The editorial explores the biological mechanisms that might explain these sex-specific findings. It discusses the potential role of hormonal influences, such as estrogen’s effects on endothelial function, and social determinants like differential exposure and access to care. The inflammatory milieu of COVID-19, characterized by elevated interleukins and chemokines, is also considered a contributing factor to vascular remodeling.

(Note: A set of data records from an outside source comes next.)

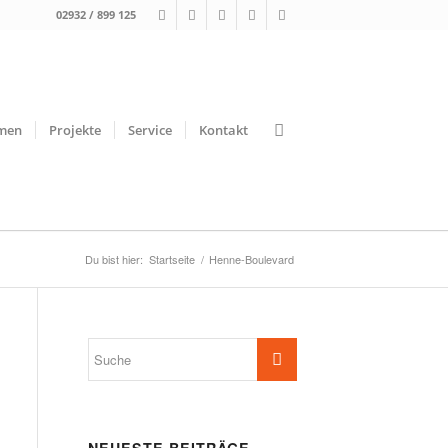
02932 / 899 125
men
Projekte
Service
Kontakt
Du bist hier:
Startseite
/
Henne-Boulevard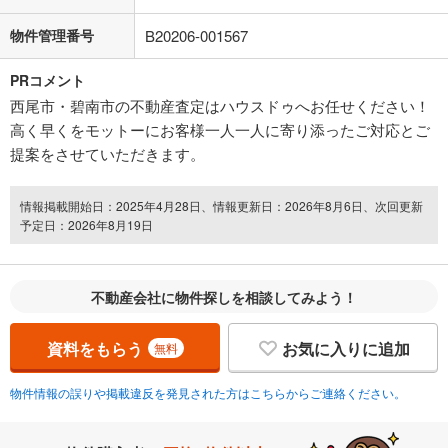
物件管理番号
B20206-001567
PRコメント
西尾市・碧南市の不動産査定はハウスドゥへお任せください！
高く早くをモットーにお客様一人一人に寄り添ったご対応とご
提案をさせていただきます。
情報掲載開始日：2025年4月28日、情報更新日：2026年8月6日、次回更新
予定日：2026年8月19日
不動産会社に物件探しを相談してみよう！
資料をもらう
お気に入りに追加
無料
物件情報の誤りや掲載違反を発見された方はこちらからご連絡ください。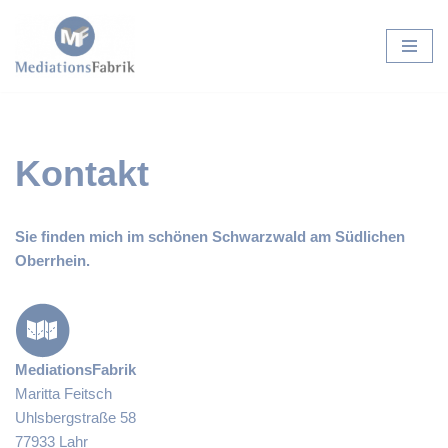
Zum
Inhalt
springen
Kontakt
Sie finden mich im schönen Schwarzwald am Südlichen
Oberrhein.
MediationsFabrik
Maritta Feitsch
Uhlsbergstraße 58
77933 Lahr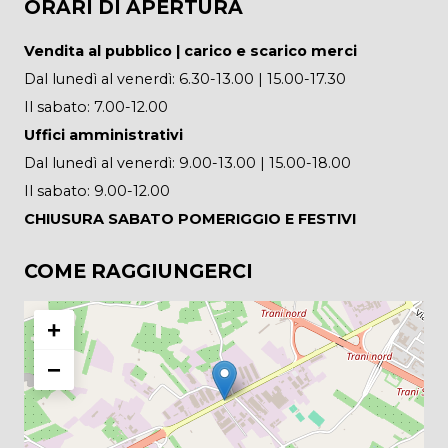
ORARI DI APERTURA
Vendita al pubblico | carico e scarico merci
Dal lunedì al venerdì: 6.30-13.00 | 15.00-17.30
Il sabato: 7.00-12.00
Uffici amministrativi
Dal lunedì al venerdì: 9.00-13.00 | 15.00-18.00
Il sabato: 9.00-12.00
CHIUSURA SABATO POMERIGGIO E FESTIVI
COME RAGGIUNGERCI
+
−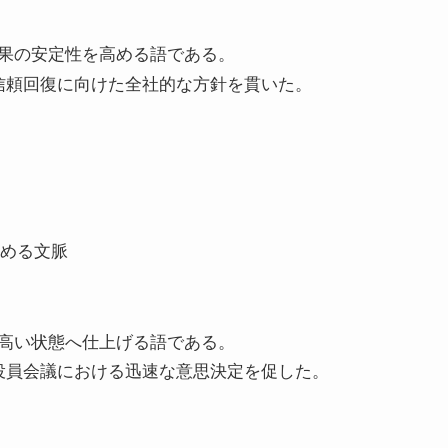
果の安定性を高める語である。
信頼回復に向けた全社的な方針を貫いた。
高める文脈
高い状態へ仕上げる語である。
役員会議における迅速な意思決定を促した。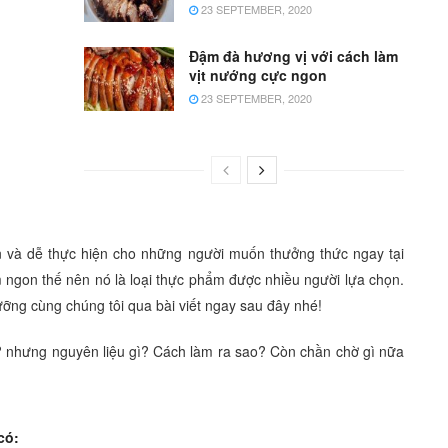
23 SEPTEMBER, 2020
Đậm đà hương vị với cách làm
vịt nướng cực ngon
23 SEPTEMBER, 2020
ản và dễ thực hiện cho những người muốn thưởng thức ngay tại
m ngon thế nên nó là loại thực phẩm được nhiều người lựa chọn.
ưỡng cùng chúng tôi qua bài viết ngay sau đây nhé!
nhưng nguyên liệu gì? Cách làm ra sao? Còn chần chờ gì nữa
có: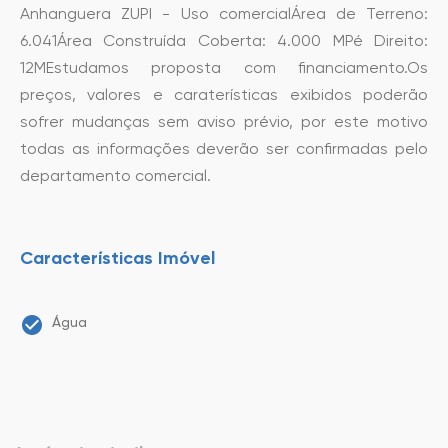
Anhanguera ZUPI - Uso comercialÁrea de Terreno:
6.041Área Construída Coberta: 4.000 MPé Direito:
12MEstudamos proposta com financiamento.Os
preços, valores e caraterísticas exibidos poderão
sofrer mudanças sem aviso prévio, por este motivo
todas as informações deverão ser confirmadas pelo
departamento comercial.
Características Imóvel
Água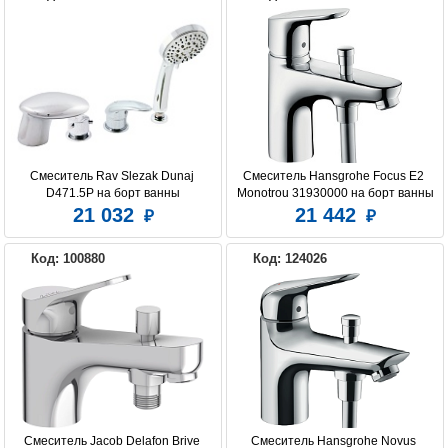
Смеситель Rav Slezak Dunaj 
Смеситель Hansgrohe Focus E2 
D471.5P на борт ванны
Monotrou 31930000 на борт ванны
21 032
21 442
Код: 100880
Код: 124026
Смеситель Jacob Delafon Brive 
Смеситель Hansgrohe Novus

Clinical and Research Implications

The study underscores the importance of understanding sex differences in post-viral endothelial function and immune responses. Clinically, it advocates for routine cardiovascular risk assessment for patients with PACS, particularly women reporting ongoing symptoms. While CARTESIAN was not designed to test specific therapies, it emphasizes the need for aggressive management of traditional risk factors and patient education about expected recovery trajectories.

For researchers, the agenda includes validating PWV as a prognostic biomarker for PACS and exploring targeted strategies to reverse or mitigate vascular damage. Policymakers are urged to recognize the vascular legacy of COVID-19 as measurable and potentially mitigable, warranting resource allocation for longitudinal surveillance and trials to test modifiable targets.

In conclusion, the editorial paints a complex picture of COVID-19’s impact on vascular health, with women disproportionately affected. However, the potential for partial reversibility offers hope. The central challenge moving forward is to identify modifiable targets that prevent arterial stiffness during future surges and develop therapies to reduce long-term cardiovascular consequences for those already affected.